Task statement →
Repeat the lines from the start of the records through the line that contains "57: 57 -> 55", both ends included.

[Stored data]
— begin —

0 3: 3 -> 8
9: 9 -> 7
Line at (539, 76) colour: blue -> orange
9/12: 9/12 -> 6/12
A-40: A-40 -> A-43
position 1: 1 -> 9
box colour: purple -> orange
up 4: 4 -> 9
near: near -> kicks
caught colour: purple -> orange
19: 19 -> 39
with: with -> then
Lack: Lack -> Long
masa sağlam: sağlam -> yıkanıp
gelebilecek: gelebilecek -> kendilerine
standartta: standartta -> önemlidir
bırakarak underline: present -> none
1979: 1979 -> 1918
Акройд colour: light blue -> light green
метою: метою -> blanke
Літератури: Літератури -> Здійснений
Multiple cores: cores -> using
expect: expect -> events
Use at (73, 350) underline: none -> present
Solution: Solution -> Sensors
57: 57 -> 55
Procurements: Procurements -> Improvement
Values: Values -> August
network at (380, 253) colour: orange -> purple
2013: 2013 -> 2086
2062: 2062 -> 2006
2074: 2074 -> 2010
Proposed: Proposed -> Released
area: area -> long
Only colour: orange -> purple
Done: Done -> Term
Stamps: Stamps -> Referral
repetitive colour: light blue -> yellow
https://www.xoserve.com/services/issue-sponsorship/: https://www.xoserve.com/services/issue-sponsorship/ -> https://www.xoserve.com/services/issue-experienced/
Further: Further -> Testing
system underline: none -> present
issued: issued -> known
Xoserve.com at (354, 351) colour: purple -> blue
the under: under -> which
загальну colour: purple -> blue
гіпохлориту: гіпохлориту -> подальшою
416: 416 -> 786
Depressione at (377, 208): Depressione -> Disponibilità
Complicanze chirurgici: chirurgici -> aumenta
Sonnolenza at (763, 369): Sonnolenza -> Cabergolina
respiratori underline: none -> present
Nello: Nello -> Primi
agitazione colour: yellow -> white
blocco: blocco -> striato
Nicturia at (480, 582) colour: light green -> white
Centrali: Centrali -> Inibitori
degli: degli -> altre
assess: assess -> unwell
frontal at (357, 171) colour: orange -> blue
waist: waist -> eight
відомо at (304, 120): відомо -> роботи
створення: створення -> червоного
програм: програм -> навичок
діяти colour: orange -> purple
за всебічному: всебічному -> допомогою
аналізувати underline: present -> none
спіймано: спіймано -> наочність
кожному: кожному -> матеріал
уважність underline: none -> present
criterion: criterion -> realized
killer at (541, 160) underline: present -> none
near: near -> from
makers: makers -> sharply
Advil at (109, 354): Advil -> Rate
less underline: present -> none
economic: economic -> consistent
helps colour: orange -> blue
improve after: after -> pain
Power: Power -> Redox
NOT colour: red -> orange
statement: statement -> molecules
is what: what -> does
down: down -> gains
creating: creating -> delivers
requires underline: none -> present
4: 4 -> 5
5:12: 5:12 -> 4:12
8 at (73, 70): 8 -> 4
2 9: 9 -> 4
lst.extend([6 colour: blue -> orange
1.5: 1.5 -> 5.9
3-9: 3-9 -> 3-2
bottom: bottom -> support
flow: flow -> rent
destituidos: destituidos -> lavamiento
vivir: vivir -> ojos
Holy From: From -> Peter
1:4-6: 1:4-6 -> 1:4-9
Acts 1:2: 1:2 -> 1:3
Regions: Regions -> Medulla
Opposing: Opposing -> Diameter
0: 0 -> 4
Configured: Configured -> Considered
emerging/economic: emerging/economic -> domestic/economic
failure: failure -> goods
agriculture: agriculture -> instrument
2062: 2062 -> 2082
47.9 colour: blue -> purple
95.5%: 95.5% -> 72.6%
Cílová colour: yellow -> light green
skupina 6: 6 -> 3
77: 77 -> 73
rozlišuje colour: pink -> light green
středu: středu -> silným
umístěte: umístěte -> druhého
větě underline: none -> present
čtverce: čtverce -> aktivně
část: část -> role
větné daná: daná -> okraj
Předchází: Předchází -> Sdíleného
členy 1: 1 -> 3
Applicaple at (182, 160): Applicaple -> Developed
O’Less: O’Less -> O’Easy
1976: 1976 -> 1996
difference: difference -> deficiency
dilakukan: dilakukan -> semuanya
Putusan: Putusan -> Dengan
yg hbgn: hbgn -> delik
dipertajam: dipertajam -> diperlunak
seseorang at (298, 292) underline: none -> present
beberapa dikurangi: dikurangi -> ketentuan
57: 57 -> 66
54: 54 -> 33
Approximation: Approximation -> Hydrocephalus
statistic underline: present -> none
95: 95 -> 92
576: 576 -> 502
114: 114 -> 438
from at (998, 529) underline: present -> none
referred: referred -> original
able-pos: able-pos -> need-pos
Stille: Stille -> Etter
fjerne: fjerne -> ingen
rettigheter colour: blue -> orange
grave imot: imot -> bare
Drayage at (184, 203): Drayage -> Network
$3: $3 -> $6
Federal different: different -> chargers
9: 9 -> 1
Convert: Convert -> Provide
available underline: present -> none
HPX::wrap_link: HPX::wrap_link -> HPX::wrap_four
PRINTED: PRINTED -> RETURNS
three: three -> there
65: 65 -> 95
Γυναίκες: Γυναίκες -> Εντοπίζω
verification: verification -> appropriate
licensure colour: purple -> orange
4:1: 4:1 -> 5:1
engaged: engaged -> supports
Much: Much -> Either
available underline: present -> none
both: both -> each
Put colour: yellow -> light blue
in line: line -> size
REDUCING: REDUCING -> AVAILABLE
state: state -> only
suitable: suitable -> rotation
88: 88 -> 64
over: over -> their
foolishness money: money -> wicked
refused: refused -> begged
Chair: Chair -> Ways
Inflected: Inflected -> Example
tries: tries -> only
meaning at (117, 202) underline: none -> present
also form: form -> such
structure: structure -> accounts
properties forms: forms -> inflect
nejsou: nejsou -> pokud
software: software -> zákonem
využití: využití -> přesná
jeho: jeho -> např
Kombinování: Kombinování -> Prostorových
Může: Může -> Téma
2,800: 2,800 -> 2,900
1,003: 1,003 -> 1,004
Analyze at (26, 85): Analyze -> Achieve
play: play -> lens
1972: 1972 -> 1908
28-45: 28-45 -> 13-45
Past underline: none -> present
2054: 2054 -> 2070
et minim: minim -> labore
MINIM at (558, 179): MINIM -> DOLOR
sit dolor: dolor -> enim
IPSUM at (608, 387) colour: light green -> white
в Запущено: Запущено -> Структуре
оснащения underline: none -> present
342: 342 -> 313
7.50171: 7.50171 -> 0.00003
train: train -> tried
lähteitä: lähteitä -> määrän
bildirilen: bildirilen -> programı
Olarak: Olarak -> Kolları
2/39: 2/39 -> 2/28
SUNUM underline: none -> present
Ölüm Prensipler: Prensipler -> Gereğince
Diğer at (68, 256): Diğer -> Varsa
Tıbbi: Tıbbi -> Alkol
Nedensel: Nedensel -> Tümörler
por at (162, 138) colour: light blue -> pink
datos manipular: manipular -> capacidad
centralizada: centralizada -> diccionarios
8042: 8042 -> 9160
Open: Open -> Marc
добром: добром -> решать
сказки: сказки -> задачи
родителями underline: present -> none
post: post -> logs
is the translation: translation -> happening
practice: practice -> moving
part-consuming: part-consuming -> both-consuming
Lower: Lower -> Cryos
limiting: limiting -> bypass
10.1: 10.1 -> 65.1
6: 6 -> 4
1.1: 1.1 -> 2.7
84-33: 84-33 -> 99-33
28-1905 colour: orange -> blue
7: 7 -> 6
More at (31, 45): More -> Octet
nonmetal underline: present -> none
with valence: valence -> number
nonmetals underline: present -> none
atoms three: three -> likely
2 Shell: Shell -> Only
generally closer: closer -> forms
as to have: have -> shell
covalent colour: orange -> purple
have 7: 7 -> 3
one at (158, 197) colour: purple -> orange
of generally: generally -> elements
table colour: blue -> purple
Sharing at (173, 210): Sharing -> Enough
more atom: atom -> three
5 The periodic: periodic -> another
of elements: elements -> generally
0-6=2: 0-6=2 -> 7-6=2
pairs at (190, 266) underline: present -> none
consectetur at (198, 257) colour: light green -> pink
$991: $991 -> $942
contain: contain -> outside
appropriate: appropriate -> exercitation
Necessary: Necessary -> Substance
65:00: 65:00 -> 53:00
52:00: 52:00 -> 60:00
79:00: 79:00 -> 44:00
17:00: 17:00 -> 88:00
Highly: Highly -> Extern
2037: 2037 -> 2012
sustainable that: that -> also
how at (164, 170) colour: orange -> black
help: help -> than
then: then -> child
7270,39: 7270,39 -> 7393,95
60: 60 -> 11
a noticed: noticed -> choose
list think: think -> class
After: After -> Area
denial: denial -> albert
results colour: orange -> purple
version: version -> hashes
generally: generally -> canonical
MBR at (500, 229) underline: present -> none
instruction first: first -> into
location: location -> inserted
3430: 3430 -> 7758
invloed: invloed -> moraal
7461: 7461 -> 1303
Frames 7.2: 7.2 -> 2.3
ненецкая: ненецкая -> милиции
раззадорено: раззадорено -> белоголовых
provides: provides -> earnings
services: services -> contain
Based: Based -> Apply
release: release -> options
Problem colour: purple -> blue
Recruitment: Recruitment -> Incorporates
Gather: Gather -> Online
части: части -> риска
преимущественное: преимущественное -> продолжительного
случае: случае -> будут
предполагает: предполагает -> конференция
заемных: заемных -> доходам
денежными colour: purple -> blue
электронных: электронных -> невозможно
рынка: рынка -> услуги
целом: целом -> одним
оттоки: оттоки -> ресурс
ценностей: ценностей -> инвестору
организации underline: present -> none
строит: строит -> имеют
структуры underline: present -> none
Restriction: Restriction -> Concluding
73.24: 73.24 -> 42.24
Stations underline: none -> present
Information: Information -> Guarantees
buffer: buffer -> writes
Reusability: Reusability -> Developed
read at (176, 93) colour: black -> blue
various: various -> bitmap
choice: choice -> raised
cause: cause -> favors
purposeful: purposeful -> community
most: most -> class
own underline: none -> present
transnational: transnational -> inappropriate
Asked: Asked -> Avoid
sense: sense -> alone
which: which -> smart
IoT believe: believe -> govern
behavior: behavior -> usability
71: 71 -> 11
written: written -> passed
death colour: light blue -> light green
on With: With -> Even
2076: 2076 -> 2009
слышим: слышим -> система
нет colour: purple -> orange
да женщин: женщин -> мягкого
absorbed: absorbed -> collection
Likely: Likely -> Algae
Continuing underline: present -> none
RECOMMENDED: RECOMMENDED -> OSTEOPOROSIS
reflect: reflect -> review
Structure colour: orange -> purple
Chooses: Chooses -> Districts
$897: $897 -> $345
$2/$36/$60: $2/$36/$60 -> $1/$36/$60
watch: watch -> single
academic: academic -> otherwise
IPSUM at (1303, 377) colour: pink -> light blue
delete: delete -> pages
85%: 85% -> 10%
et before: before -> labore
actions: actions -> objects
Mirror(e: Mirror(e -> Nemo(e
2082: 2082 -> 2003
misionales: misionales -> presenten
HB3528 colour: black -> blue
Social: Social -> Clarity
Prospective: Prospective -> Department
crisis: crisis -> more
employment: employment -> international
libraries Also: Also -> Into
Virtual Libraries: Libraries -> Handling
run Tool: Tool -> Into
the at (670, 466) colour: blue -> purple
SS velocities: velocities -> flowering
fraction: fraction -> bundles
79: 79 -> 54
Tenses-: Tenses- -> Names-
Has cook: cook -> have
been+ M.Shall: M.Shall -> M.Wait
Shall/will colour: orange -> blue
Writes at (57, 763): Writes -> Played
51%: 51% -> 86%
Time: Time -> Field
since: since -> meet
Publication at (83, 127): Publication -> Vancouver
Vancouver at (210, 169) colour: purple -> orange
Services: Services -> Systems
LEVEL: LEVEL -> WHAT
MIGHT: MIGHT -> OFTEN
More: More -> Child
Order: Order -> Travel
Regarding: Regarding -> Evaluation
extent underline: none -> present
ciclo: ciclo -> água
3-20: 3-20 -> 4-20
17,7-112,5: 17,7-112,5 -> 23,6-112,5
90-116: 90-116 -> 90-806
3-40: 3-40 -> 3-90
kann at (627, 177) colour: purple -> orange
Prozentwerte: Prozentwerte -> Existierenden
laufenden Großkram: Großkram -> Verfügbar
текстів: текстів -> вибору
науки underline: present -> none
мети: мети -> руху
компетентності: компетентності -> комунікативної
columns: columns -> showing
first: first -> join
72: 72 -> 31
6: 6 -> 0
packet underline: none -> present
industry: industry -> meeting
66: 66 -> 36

— end —

Task output →
0 3: 3 -> 8
9: 9 -> 7
Line at (539, 76) colour: blue -> orange
9/12: 9/12 -> 6/12
A-40: A-40 -> A-43
position 1: 1 -> 9
box colour: purple -> orange
up 4: 4 -> 9
near: near -> kicks
caught colour: purple -> orange
19: 19 -> 39
with: with -> then
Lack: Lack -> Long
masa sağlam: sağlam -> yıkanıp
gelebilecek: gelebilecek -> kendilerine
standartta: standartta -> önemlidir
bırakarak underline: present -> none
1979: 1979 -> 1918
Акройд colour: light blue -> light green
метою: метою -> blanke
Літератури: Літератури -> Здійснений
Multiple cores: cores -> using
expect: expect -> events
Use at (73, 350) underline: none -> present
Solution: Solution -> Sensors
57: 57 -> 55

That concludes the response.